A partir daqui a luta iria ser comigo mesmo, teria que ter a força e a calma para controlar o meu desgaste até ao final. Aquela subida tornou-se assim ainda mais longa, transformei o meu ritmo a duas velocidades ora ia a trote ora a passo, tentava forçar sempre um pouco mais, dava comigo a falar sozinho com o meu subconsciente a motivar-me. As sensações nas pernas era de peso, parecia que estava a ficar cada vez mais pesado, a respiração estava bem só que as pernas custavam sair do chão. Passo a passo fui cumprindo o trilho, aproveitando os abastecimentos para recuperar forças.

A partir de Gondramaz (que bela e simpática aldeia) as sensações melhoraram e até ao final consegui recuperar o ritmo, a fadiga nas pernas era compensada com as vistas que absorviam as forças destes quadros vivos.

Cada vez que volto a estes trilhos saio deles maltratado, sujo, com dores, uma ou outra escoriação, mas no fundo saio com o coração cheio e com a alma mais leve. Como disse no início ainda não tinha os treinos suficientes para correr a um bom nível mas estou a caminhar nesse sentido, saber sofrer como sofri também é treino e ajuda-nos a melhorar. Quero dar os parabéns aos vencedores, que bravos eles foram, e aos vencidos que souberam elevar ainda mais o feito de quem ganhou. À equipa abutrica que mais se pode dizer? São fantásticos, e se as pernas ajudarem para o próximo ano voltarei para mais um duelo no Reino dos Abutres.
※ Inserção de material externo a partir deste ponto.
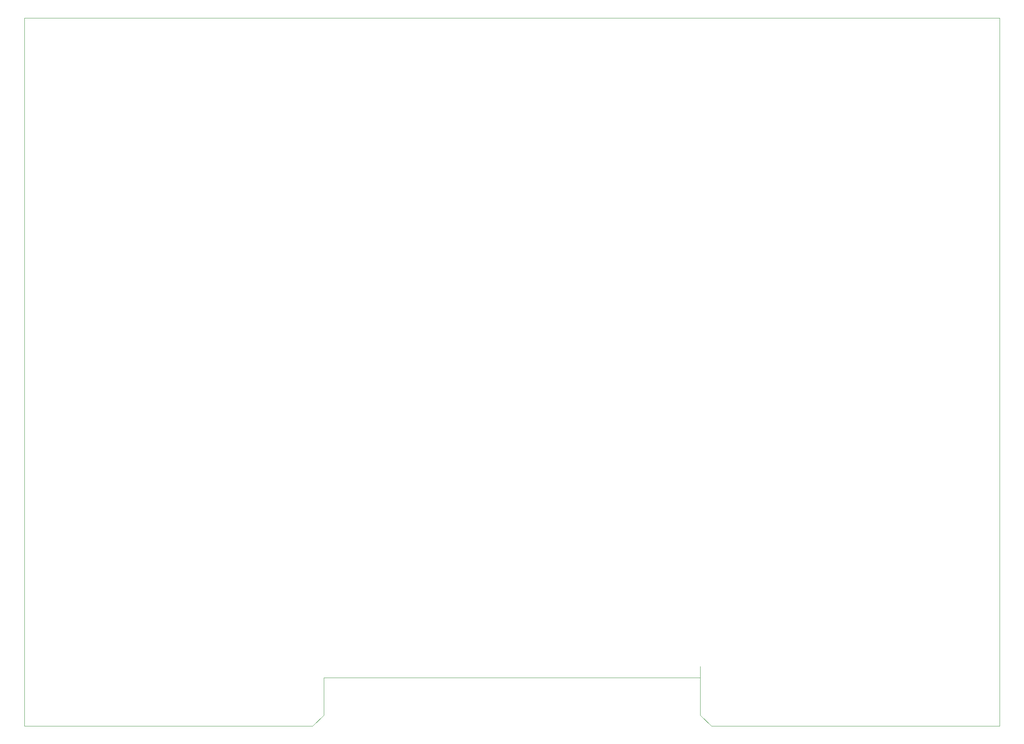
<source format=gbr>
%TF.GenerationSoftware,KiCad,Pcbnew,(6.0.4-0)*%
%TF.CreationDate,2024-04-14T14:55:46+10:00*%
%TF.ProjectId,Input:Output Interface,496e7075-743a-44f7-9574-70757420496e,rev?*%
%TF.SameCoordinates,Original*%
%TF.FileFunction,Profile,NP*%
%FSLAX46Y46*%
G04 Gerber Fmt 4.6, Leading zero omitted, Abs format (unit mm)*
G04 Created by KiCad (PCBNEW (6.0.4-0)) date 2024-04-14 14:55:46*
%MOMM*%
%LPD*%
G01*
G04 APERTURE LIST*
%TA.AperFunction,Profile*%
%ADD10C,0.050000*%
%TD*%
G04 APERTURE END LIST*
D10*
X222500000Y-206500000D02*
X222500000Y-217500000D01*
X70000000Y-220000000D02*
X135000000Y-220000000D01*
X290000000Y-60000000D02*
X290000000Y-220000000D01*
X137500000Y-217500000D02*
X137500000Y-209000000D01*
X70000000Y-220000000D02*
X70000000Y-60000000D01*
X225000000Y-220000000D02*
X222500000Y-217500000D01*
X70000000Y-60000000D02*
X290000000Y-60000000D01*
X137500000Y-209000000D02*
X222500000Y-209000000D01*
X290000000Y-220000000D02*
X225000000Y-220000000D01*
X135000000Y-220000000D02*
X137500000Y-217500000D01*
M02*

</source>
Agradeço também à minha família, mas principalmente à Diana mulher que todos os dias está ao meu lado, me cura as feridas e me atura quando as coisas não me correm como eu queria, com uma paciência que só ela tem. À minha equipa EDV-Viana Trail por sermos o grupo que somos, à Viana Cycles, à Evonutrition, ao Café do Rio – Santo Tirso, à Camara Municipal de Santo Tirso, e ao Dr. Eduardo Merino que com as suas terapias manuais me “afina” o corpo.